Mark Tabbutt, chairman of Saltchuk Resources, said: “OSG, our nation’s leading domestic marine transporter of energy, has a strong cultural fit with Saltchuk and shares our commitment to operational safety, reliability, and environmental stewardship. On behalf of the Saltchuk organization, we look forward to welcoming more than 1,000 members of the OSG team to our family of companies and growing the enterprise through multi-generational investments.”

Following the close of the transaction, OSG will operate as a standalone business unit within Saltchuk, becoming a member of a family of companies that includes such well-known U.S. maritime players as TOTE, Foss and Young Brothers.
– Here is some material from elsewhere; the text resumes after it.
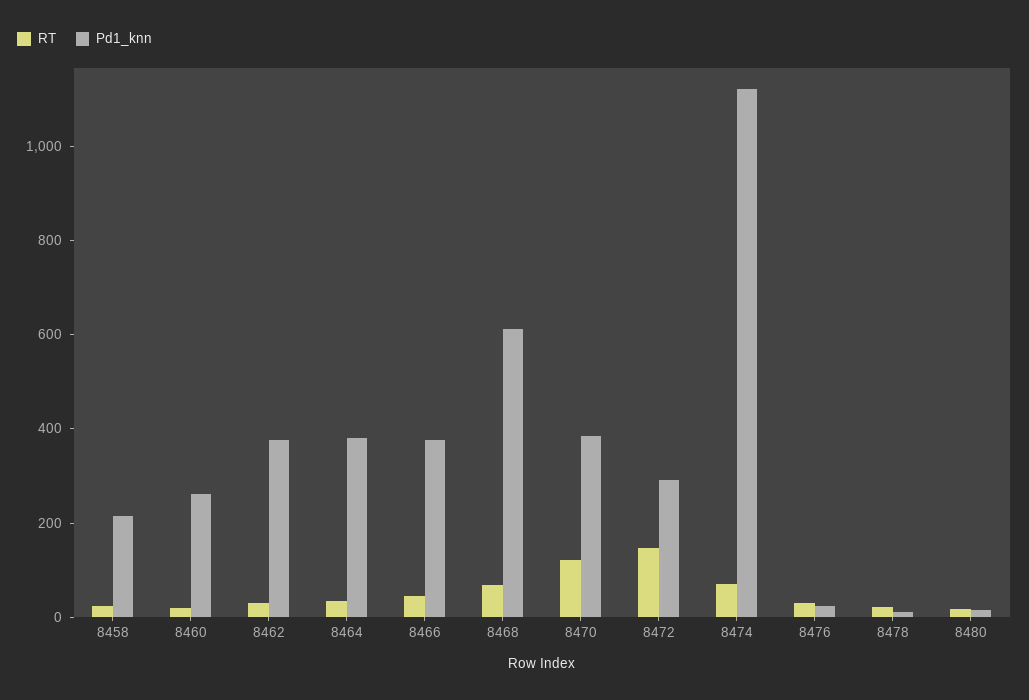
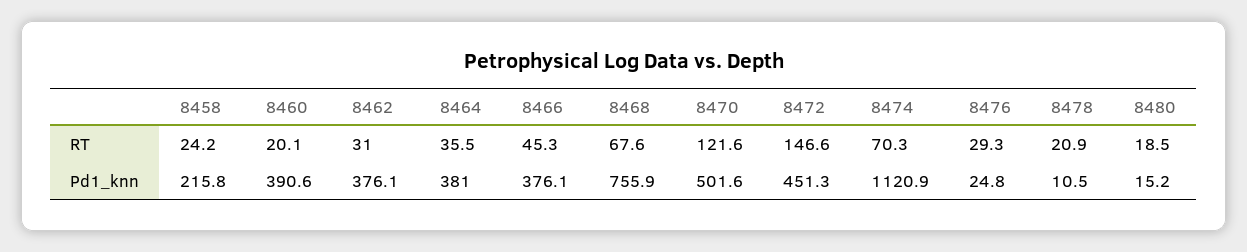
Pd1_knn, 8460: 250 -> 390.6
Pd1_knn, 8468: 600 -> 755.9
Pd1_knn, 8470: 400 -> 501.6
Pd1_knn, 8472: 300 -> 451.3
The transaction is not subject to a financing condition. It will be funded through a combination of committed debt financing and cash on hand.

Evercore is acting as exclusive financial advisor to OSG and Fried, Frank, Harris, Shriver & Jacobson LLP is acting as legal advisor to OSG. K&L Gates LLP is acting as legal advisor to Saltchuk and BDT & MSD Partners is acting as Saltchuk’s financial advisor.